Data excerpts:
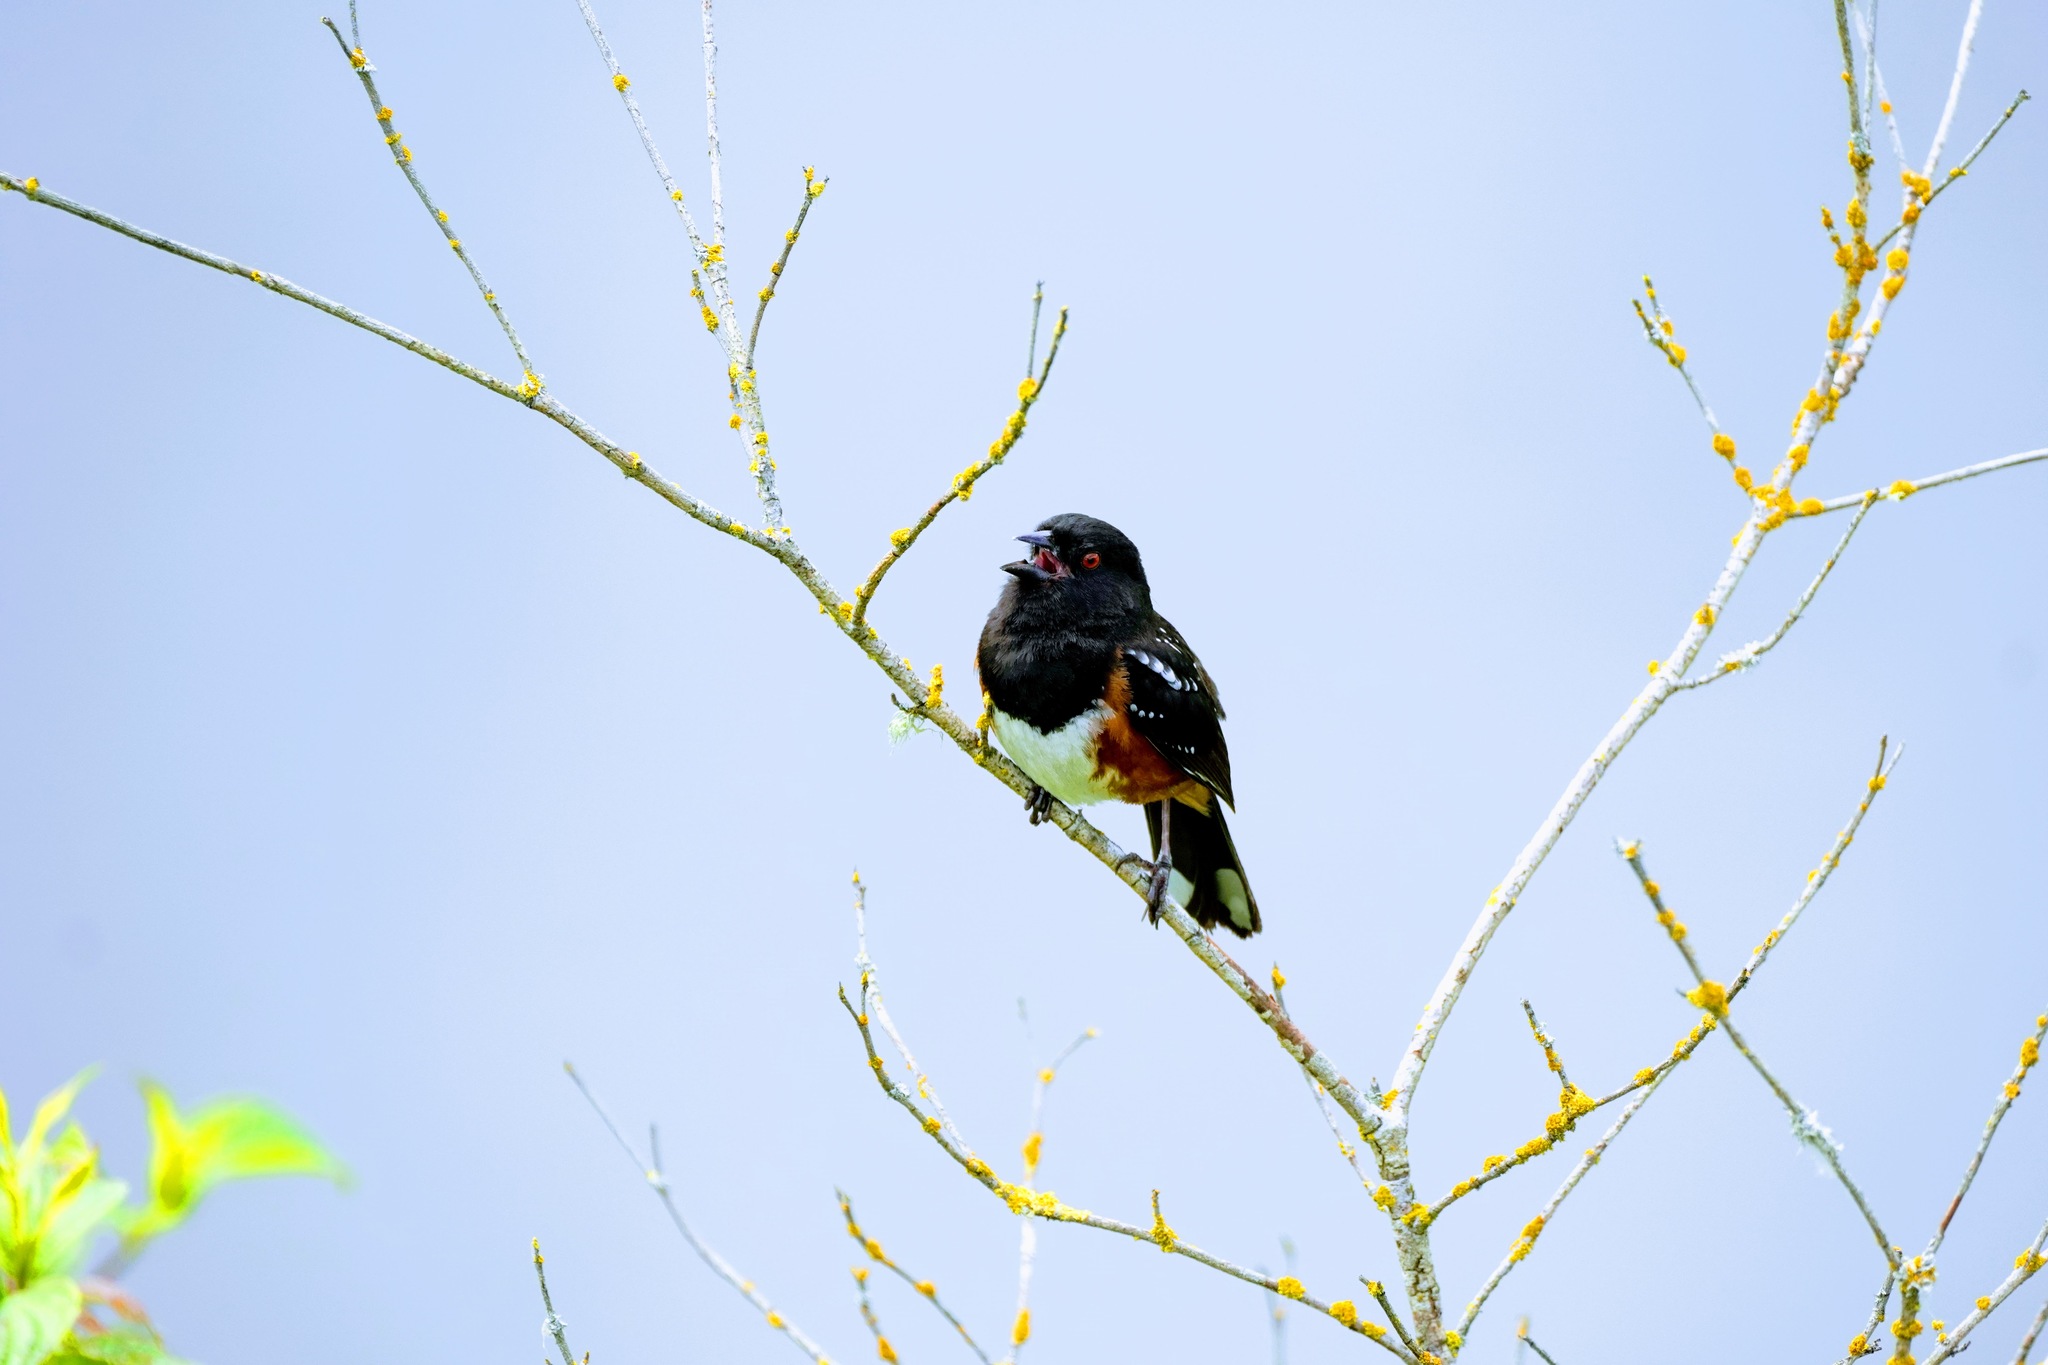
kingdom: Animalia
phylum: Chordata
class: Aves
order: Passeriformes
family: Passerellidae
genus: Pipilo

--

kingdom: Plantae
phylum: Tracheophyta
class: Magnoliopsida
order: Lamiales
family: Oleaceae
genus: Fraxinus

--

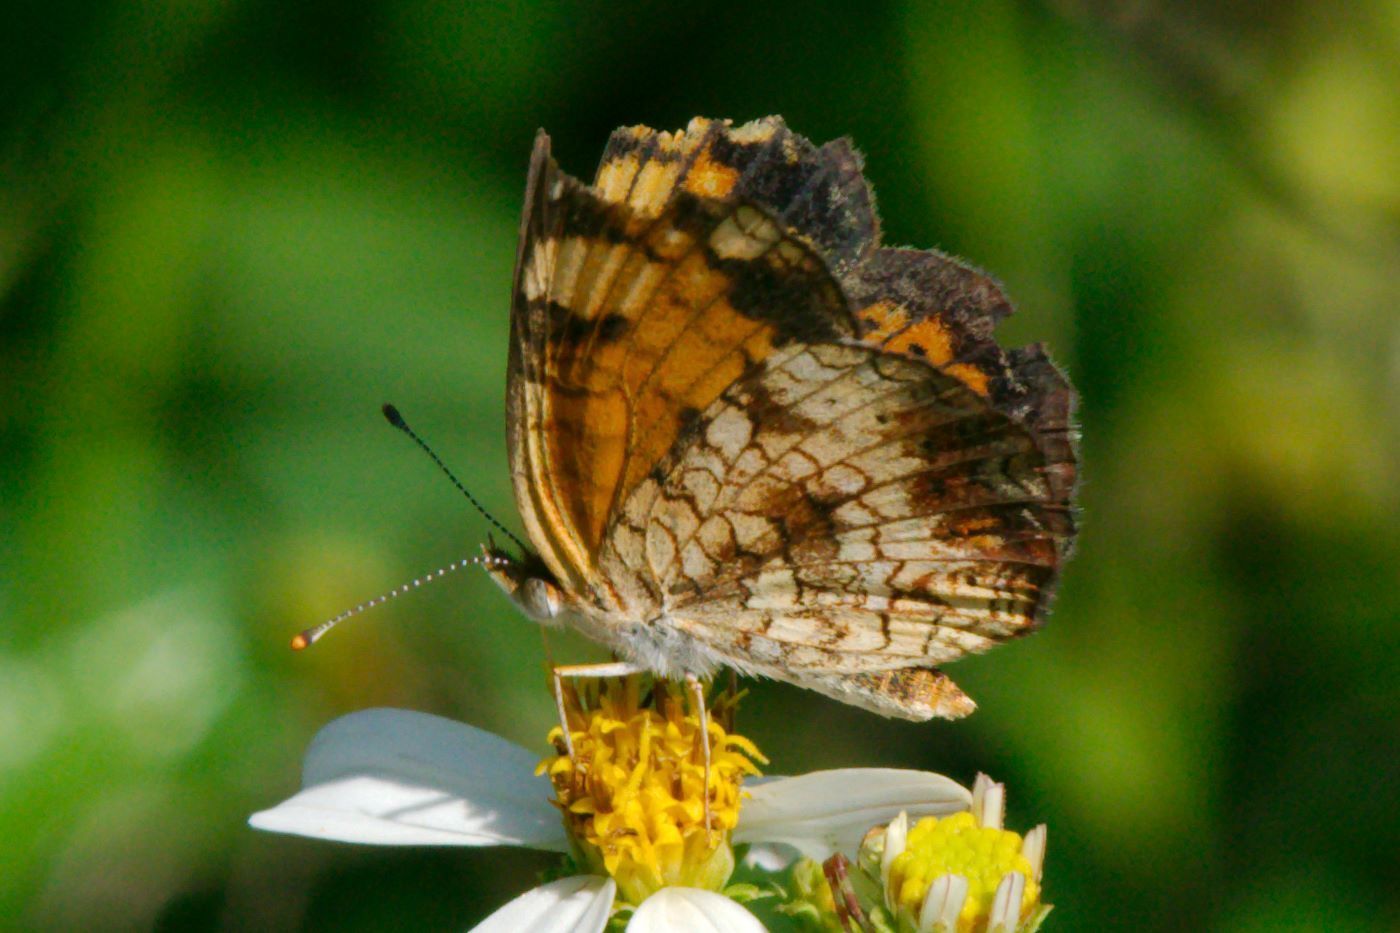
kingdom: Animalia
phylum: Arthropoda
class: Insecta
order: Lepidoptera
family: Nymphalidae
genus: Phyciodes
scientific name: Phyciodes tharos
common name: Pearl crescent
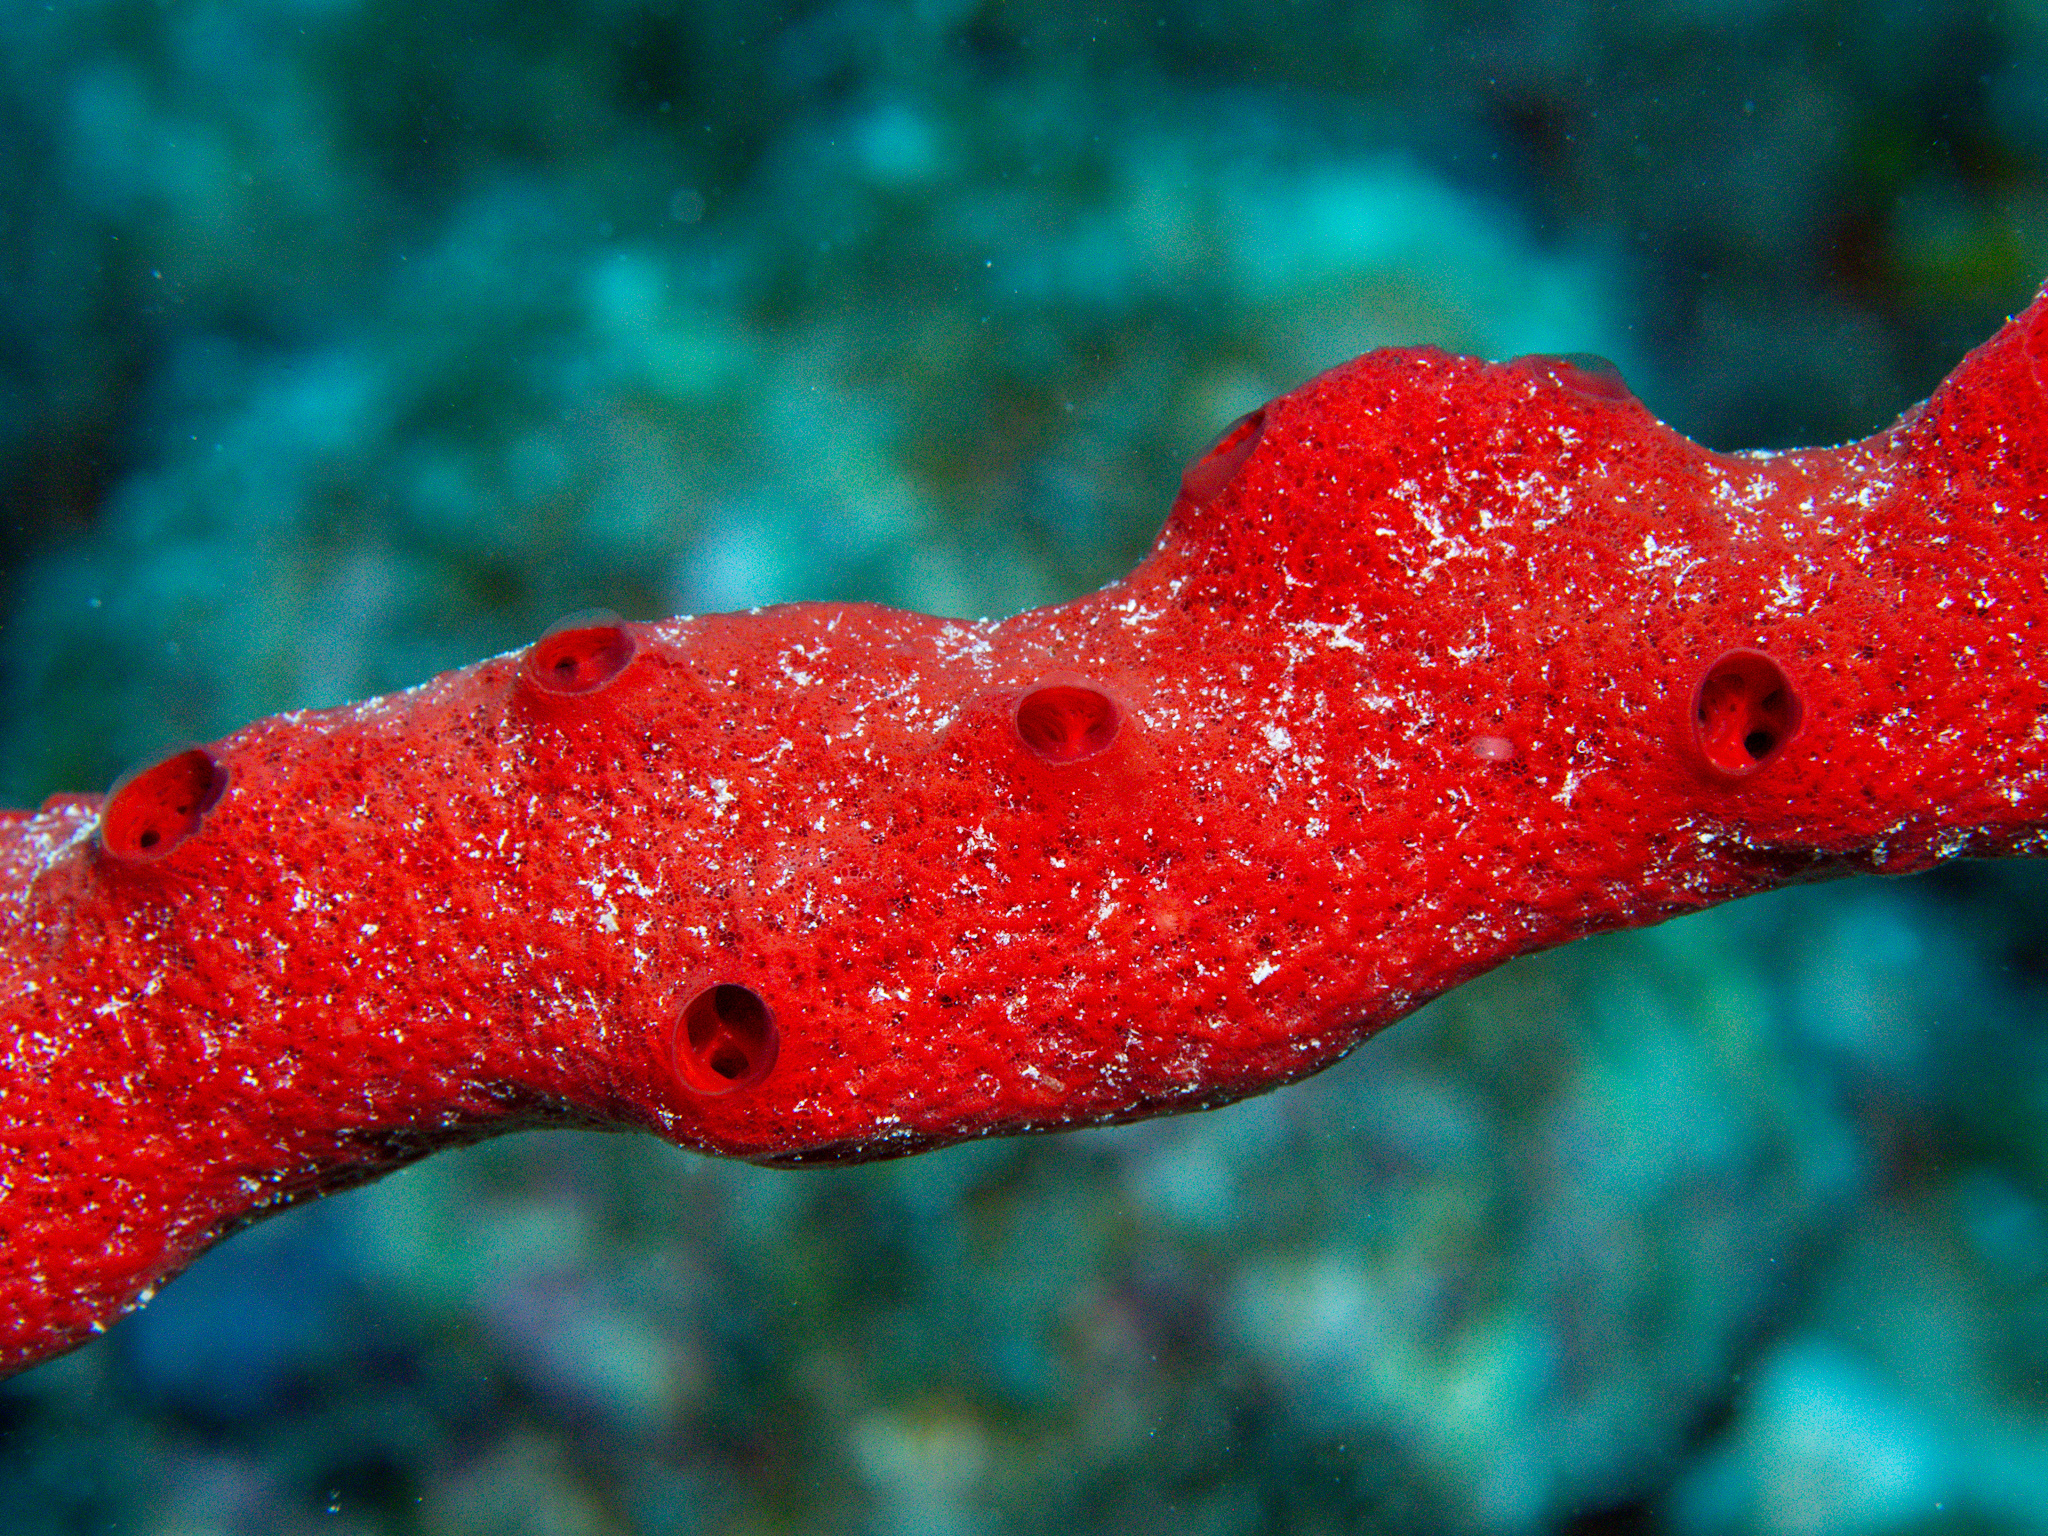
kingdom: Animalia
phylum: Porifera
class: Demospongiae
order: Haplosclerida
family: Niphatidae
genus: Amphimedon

WHAT IS NEEDED: Quote word for word the lines starting with the one that contains "order: Lepidoptera" and going on through the one that contains "genus: Amphimedon", both included, and leave the pictures out.

EXPECTED OUTPUT:
order: Lepidoptera
family: Nymphalidae
genus: Phyciodes
scientific name: Phyciodes tharos
common name: Pearl crescent
kingdom: Animalia
phylum: Porifera
class: Demospongiae
order: Haplosclerida
family: Niphatidae
genus: Amphimedon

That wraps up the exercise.